America itself has become the world's worst pusher of deceptive gospels. How? Christians have become biblically illiterate. They don't bother to read God's Word anymore. They're not willing to fast or spend time in prayer. Instead, they run here and there, seeking out the flesh-pleasing teaching of some compromised evangelist.

How could multitudes of believers fall for such deceptions? How could they be so easily led astray? How did these masses become so blind to false works of the flesh? Amos tells us why: their protective walls are down, because of sin. God has removed the horns from the altar. And the people have lost all discernment. Such believers will be among the first to embrace the Antichrist.

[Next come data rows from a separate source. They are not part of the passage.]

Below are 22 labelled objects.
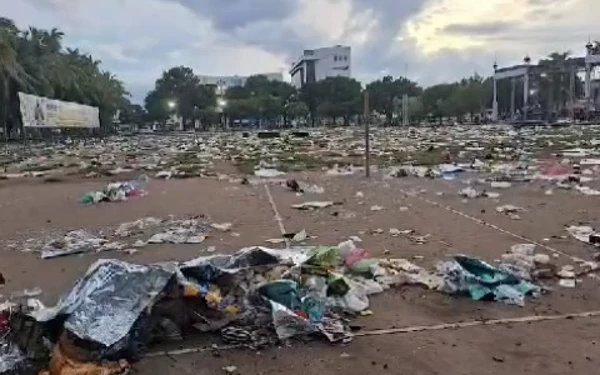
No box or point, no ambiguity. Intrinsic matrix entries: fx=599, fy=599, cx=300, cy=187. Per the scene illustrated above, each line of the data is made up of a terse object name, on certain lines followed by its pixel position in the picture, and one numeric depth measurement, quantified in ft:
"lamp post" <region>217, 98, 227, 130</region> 262.06
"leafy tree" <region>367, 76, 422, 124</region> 263.08
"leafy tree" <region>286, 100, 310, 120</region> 262.06
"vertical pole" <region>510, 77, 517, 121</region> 240.53
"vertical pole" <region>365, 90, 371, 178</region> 42.69
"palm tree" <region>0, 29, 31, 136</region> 111.82
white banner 94.05
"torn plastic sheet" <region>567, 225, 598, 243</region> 20.07
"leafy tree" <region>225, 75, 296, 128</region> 255.91
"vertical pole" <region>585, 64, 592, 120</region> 212.02
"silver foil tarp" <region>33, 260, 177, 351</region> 10.89
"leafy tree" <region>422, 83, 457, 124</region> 244.01
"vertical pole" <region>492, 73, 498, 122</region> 234.46
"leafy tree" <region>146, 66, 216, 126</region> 263.90
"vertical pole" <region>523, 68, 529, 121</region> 231.30
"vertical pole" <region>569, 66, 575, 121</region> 220.33
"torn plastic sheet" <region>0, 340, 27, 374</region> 10.37
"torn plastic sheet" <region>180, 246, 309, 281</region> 13.25
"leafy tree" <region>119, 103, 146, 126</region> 309.63
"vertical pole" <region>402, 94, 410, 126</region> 176.14
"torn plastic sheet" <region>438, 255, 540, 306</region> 14.05
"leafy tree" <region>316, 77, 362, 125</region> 255.91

God says when he visits his church, he's going to shut down everything that's polluted.

"In all vineyards [churches] shall be wailing: for I will pass through thee, saith the Lord. Woe unto you that desire the day of the Lord! To what end is it for you? The day of the Lord is darkness, and not light...I hate, I despise your feast days, and I will not smell in your solemn assemblies. Though ye offer me burnt offerings and your meat offerings, I will not accept them...Take thou away from me the noise of thy songs; for I will not hear the melody of thy viols. But let judgment run down as waters, and righteousness as a mighty stream" (Amos 5:17-24).

God's message is clear: until his righteousness begins to flow in our midst, cleansing our hearts, we won't be able to give him a true sacrifice of worship. Praises that come from hearts filled with lust and covetousness are but noise in his ears. He won't accept the worship of those who seek only pleasure or refuse to forgive others.

Amid all these prophetic warnings, Amos delivers this word of hope: "Seek good, and not evil, that ye may live: and so the Lord, the God of hosts, shall be with you, as ye have spoken. Hate the evil, and love the good, and establish judgment in the gate: it may be that the Lord God of hosts will be gracious unto the remnant of Joseph" (5:14-15).

I urge you, heed Amos' message. Seek the Lord with all your heart. Allow yourself to be judged by his Word. Confess and forsake your sin. Then God will bless you with discernment. You'll know whether you're worshipping at a Bethel altar. And you'll be able to worship him in Spirit and in truth.